* _Description of the task_
Lay out the records below as a JSON list of strings, one string per line, with blank lines omitted and the pictures left out.

* _Extracted data_

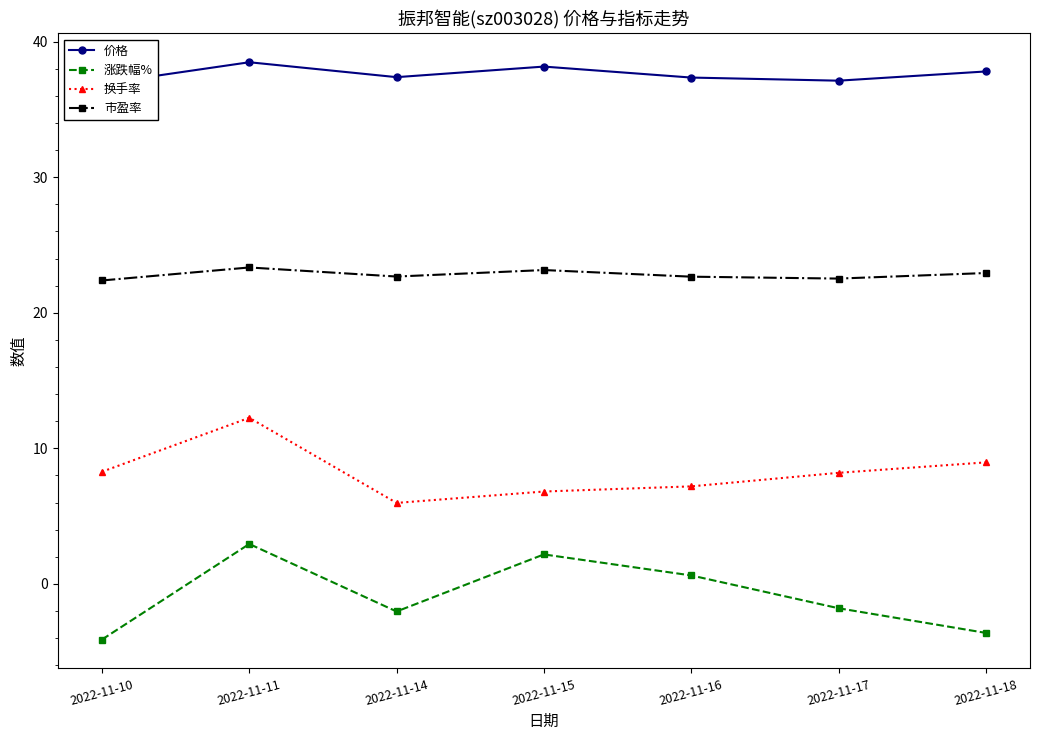

What is the difference between the 价格 values at 2022-11-10 and 2022-11-17?

0.2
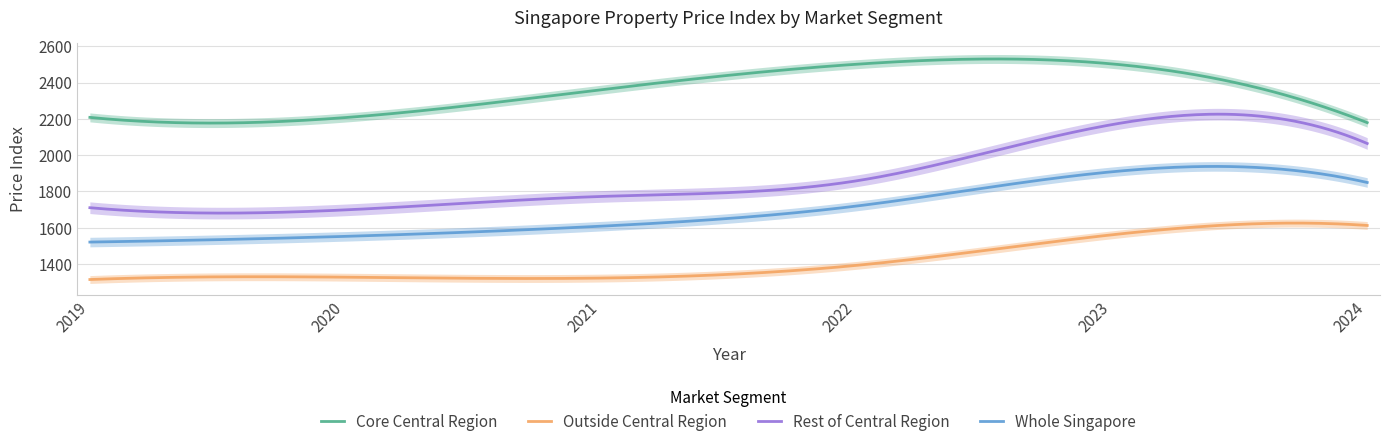

At which category does Core Central Region reach its first local valley?

2020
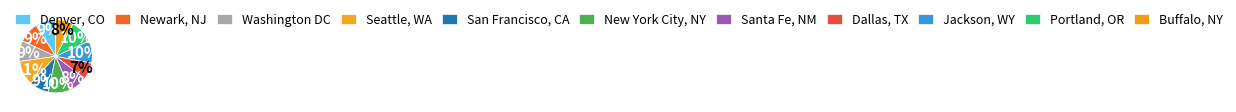

True or false: San Francisco, CA accounts for 9% of the total.

True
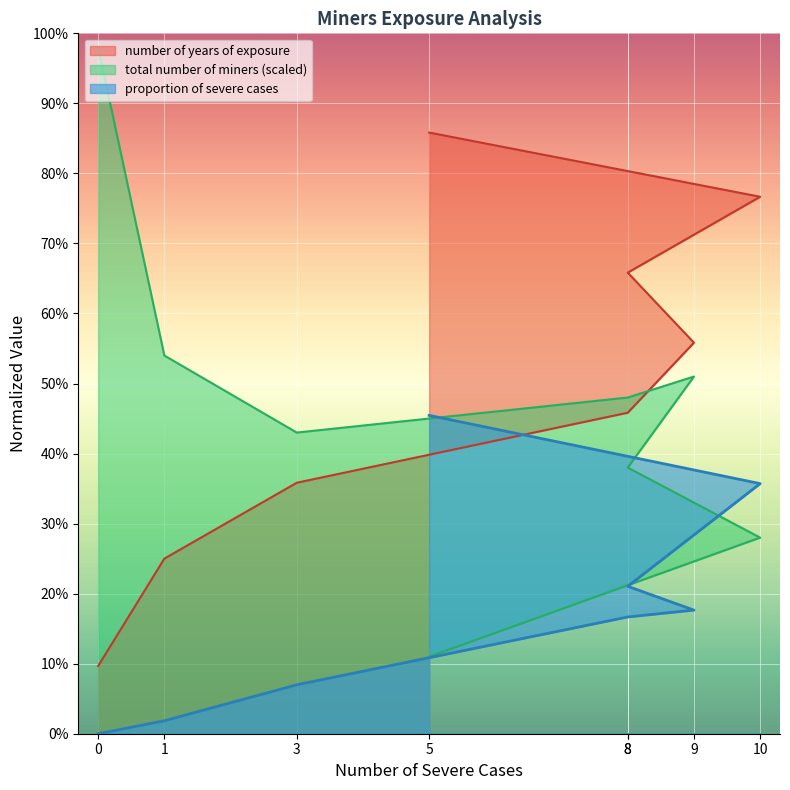

Rank the series at 0 from lowest to highest value.

proportion of severe cases, number of years of exposure, total number of miners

* _Reply to the exercise_
[
  "What is the difference between the 价格 values at 2022-11-10 and 2022-11-17?",
  "0.2",
  "At which category does Core Central Region reach its first local valley?",
  "2020",
  "True or false: San Francisco, CA accounts for 9% of the total.",
  "True",
  "Rank the series at 0 from lowest to highest value.",
  "proportion of severe cases, number of years of exposure, total number of miners"
]